*YOUR TASK*:
What is needed is an exact retyping of each entry, pictures excluded.
Top of TASK INPUTS
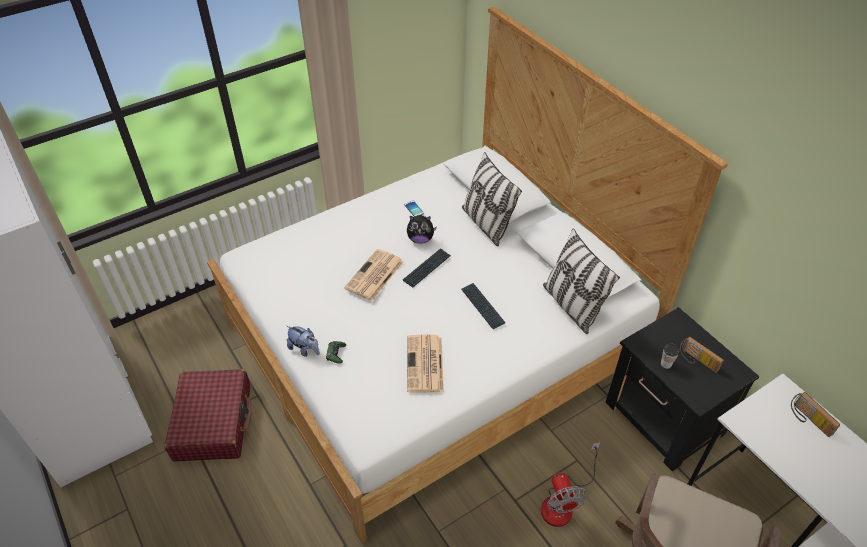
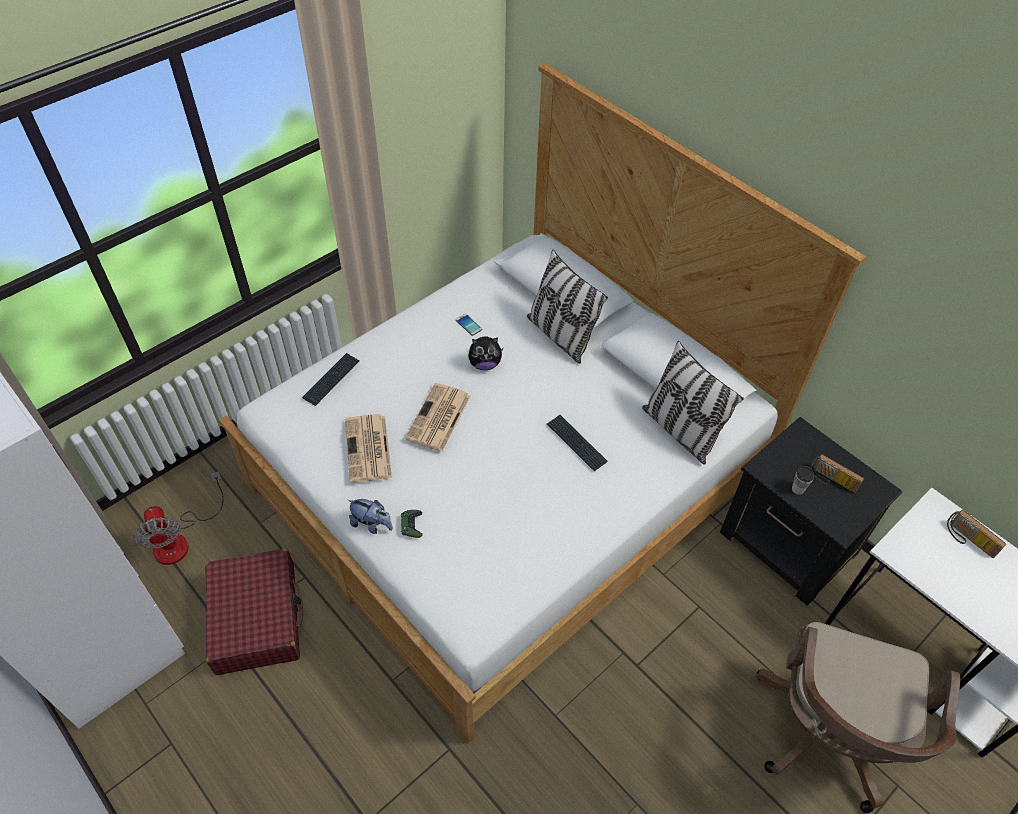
camera: 10 degrees left, 5 degrees up
(425, 365) = (522, 526): newspaper -> newspaper (368, 449)
(427, 268) = (500, 401): keyboard -> keyboard (331, 380)
(563, 502) = (691, 659): fan -> fan (180, 539)

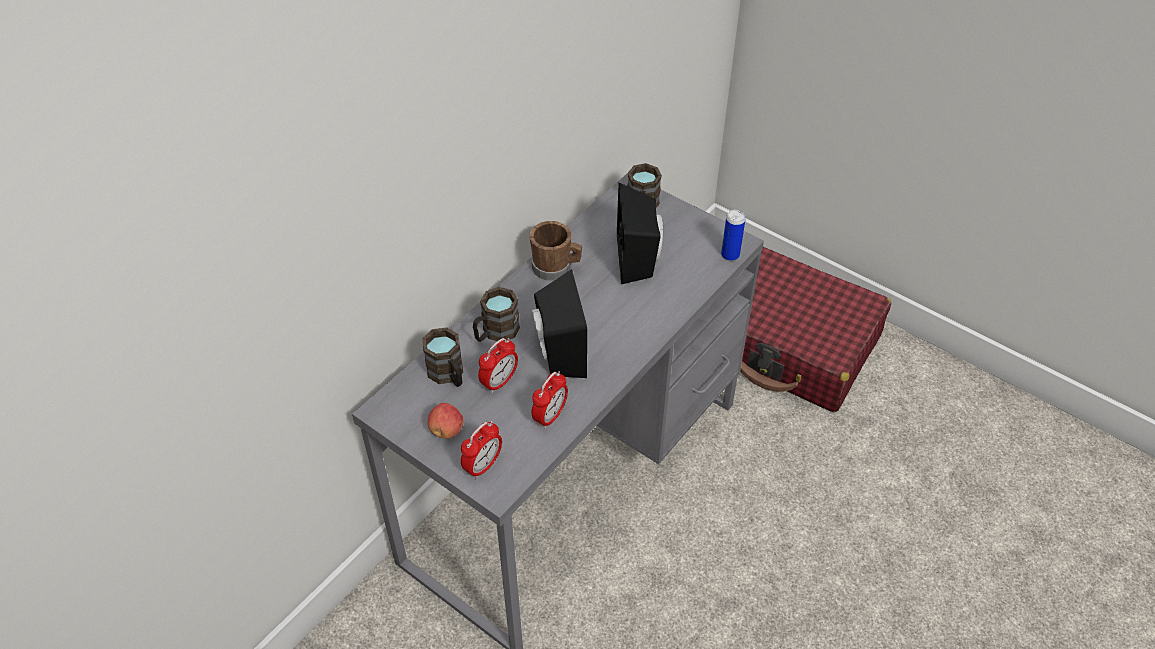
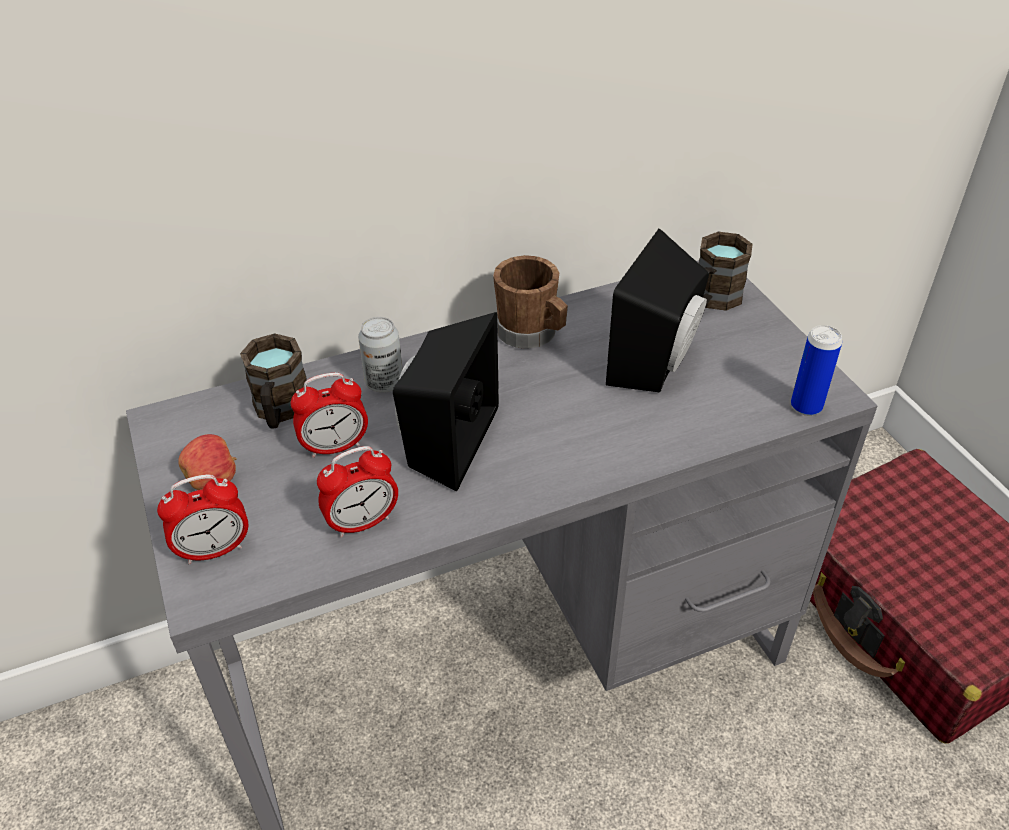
camera: 30 degrees right, 5 degrees down
(495, 333) = (384, 383): brown mug -> can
Bottom of TASK INPUTS
*EXERCISE ANSWER*:
camera: 10 degrees left, 5 degrees up
(425, 365) = (522, 526): newspaper -> newspaper (368, 449)
(427, 268) = (500, 401): keyboard -> keyboard (331, 380)
(563, 502) = (691, 659): fan -> fan (180, 539)

camera: 30 degrees right, 5 degrees down
(495, 333) = (384, 383): brown mug -> can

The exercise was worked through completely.